Domenico Zampieri dit Domenichino (1581-1641)
La Vierge et l’Enfant avec saint
François d’Assise

Huile sur cuivre - 43 x 35,8 cm
Paris, Musée du Louvre
Photo : D. R.

31/1/09 – Musées – Récolement – La conférence de presse donnée au ministère de la Culture jeudi dernier n’a fait que confirmer ce qui avait été révélé à plusieurs reprises depuis que la mission de récolement de Jean-Pierre Bady a été mise en place. Si un nombre relativement important d’œuvres déposées par les institutions nationales ne sont plus localisées aujourd’hui, ces manques doivent être relativisés1. D’abord parce que deux guerres mondiales sont passées par là ; ensuite parce que la période de temps prise en compte est très longue ; surtout, enfin, parce que les objets concernés sont pour leur immense majorité de faible importance.

Qu’on ne se trompe pas : il n’est évidemment pas question de donner quitus aux responsables.
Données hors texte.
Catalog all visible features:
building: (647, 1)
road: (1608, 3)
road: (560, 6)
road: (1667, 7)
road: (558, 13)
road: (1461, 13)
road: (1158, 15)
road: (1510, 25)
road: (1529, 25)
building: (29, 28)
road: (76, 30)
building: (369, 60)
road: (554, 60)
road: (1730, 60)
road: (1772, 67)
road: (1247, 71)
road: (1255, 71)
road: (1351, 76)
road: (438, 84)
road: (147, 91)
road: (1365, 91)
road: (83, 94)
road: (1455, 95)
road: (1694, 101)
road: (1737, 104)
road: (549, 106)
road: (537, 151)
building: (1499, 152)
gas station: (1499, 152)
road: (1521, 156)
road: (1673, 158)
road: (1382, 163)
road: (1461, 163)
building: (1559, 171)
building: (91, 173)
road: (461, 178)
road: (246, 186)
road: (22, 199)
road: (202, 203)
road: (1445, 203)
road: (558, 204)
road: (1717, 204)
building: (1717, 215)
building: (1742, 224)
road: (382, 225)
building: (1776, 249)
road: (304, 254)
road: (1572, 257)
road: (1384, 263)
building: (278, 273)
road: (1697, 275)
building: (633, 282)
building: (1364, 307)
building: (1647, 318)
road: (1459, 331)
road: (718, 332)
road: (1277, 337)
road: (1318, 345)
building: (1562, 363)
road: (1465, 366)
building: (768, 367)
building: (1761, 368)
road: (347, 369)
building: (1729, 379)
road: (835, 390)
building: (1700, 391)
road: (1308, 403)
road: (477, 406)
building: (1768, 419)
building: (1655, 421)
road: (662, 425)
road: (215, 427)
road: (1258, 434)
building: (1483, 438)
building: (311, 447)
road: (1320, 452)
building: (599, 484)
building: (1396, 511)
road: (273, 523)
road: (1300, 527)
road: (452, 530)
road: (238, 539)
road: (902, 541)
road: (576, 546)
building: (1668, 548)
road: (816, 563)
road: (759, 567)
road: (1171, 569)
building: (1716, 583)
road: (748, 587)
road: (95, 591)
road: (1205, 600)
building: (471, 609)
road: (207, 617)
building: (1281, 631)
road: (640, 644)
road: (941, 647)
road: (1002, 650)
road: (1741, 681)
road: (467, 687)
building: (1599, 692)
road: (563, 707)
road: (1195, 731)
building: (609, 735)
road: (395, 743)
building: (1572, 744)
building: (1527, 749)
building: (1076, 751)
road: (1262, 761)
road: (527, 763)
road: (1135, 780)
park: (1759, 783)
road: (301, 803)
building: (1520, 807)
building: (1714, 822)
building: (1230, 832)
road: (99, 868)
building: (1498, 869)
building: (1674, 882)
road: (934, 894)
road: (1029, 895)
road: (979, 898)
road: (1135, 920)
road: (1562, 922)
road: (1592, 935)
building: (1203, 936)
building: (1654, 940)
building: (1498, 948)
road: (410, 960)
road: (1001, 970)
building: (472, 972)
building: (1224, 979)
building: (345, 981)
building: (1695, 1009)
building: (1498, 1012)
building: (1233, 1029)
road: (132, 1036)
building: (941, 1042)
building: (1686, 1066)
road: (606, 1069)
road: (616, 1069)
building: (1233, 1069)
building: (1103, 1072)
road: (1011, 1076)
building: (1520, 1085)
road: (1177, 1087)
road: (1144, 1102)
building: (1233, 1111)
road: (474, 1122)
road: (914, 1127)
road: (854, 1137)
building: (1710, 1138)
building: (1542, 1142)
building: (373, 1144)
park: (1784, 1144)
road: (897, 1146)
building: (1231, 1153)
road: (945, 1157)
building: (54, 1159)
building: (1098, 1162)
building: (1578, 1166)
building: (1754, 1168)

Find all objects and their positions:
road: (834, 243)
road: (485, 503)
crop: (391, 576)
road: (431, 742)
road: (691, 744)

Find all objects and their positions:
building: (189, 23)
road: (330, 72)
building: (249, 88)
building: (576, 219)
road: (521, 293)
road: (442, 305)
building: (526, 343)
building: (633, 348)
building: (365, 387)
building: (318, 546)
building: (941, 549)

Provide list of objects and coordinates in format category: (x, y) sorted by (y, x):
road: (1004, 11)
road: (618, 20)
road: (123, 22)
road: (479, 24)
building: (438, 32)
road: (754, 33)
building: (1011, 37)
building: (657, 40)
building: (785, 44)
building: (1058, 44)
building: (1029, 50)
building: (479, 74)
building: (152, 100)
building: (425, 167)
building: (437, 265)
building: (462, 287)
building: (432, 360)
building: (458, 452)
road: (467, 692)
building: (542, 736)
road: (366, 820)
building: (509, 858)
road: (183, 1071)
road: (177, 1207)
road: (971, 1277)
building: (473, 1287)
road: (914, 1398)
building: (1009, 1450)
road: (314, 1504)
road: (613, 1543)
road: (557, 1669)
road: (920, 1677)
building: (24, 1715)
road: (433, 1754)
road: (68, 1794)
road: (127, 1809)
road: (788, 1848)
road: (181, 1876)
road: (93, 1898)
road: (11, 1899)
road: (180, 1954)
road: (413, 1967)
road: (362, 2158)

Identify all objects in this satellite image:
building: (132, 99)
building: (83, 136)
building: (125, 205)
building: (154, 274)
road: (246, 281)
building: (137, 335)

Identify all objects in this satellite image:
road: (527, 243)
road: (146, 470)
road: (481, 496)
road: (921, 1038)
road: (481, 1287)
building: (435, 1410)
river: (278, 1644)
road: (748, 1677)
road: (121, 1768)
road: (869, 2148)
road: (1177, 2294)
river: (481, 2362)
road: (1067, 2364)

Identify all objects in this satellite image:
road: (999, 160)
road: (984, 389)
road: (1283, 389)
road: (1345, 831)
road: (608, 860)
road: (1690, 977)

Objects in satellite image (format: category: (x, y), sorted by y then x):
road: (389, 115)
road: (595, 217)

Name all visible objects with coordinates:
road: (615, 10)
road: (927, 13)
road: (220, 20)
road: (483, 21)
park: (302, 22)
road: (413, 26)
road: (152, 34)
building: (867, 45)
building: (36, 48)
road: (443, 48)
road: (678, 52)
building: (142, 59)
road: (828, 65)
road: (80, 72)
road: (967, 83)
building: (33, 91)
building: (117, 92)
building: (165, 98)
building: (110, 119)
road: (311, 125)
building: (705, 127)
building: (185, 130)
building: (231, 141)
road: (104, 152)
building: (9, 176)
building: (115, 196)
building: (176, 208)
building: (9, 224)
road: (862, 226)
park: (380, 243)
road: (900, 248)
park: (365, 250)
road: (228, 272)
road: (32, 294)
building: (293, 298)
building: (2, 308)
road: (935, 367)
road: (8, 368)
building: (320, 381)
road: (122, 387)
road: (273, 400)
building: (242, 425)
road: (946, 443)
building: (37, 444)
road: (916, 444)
Mais il faut reconnaître que, depuis quelques années, les pouvoirs publics, si condamnables sur bien d’autres points, font ce qu’il faut pour clarifier la situation et éviter que de telles pertes se renouvellent. Il est désormais obligatoire de porter plainte dès qu’une disparition est constatée et cette mesure, combinée au renforcement des peines pour vols (voir brève du 6/8/08) commence à porter ses fruits. Ces dernières années, de nombreuses œuvres ont refait surface, dont la plus importante est La Vierge et l’Enfant avec saint François d’Assise du Dominiquin (ill. ; voir brève du 1/7/04). En 2007, une Assomption de la Vierge d’Alexandre Evariste Fragonard, présumée disparue, était retrouvée par le musée de Vannes. Si l’on ne prend en compte que 2007, la liste des œuvres récupérées et celle des plaintes déposées (correspondant aux disparitions constatées dans les collections récolées cette année là), force est de constater que cela porte essentiellement sur des objets d’importance mineure.

A une question que nous avons posée, la ministre de la Culture a répondu clairement : « les musées ne peuvent déposer des œuvres que dans d’autres musées ». Le rapport précise exactement (p. 12) ce qu’il en est : les musées nationaux ne peuvent déposer que dans des musées, dans des « parcs et jardins des domaines nationaux » et dans des « monuments historiques ouverts au public ». Tout dépôt qui serait effectué dans un autre lieu serait, pour reprendre le terme employée par la ministre « une anomalie ». Une réponse sans ambiguïtée et parfaitement satisfaisante. Il y a, hélas, de nombreuses anomalies. Nous y reviendrons prochainement.

English version


Didier Rykner, vendredi 30 janvier 2009


Notes

1. Nous renvoyons au rapport lui-même pour connaître les détails. Fin 2007, 72% des œuvres déposées avaient été récolées, 13% sont non localisées, ce qui correspond au chiffre connu déjà depuis au moins cinq ans.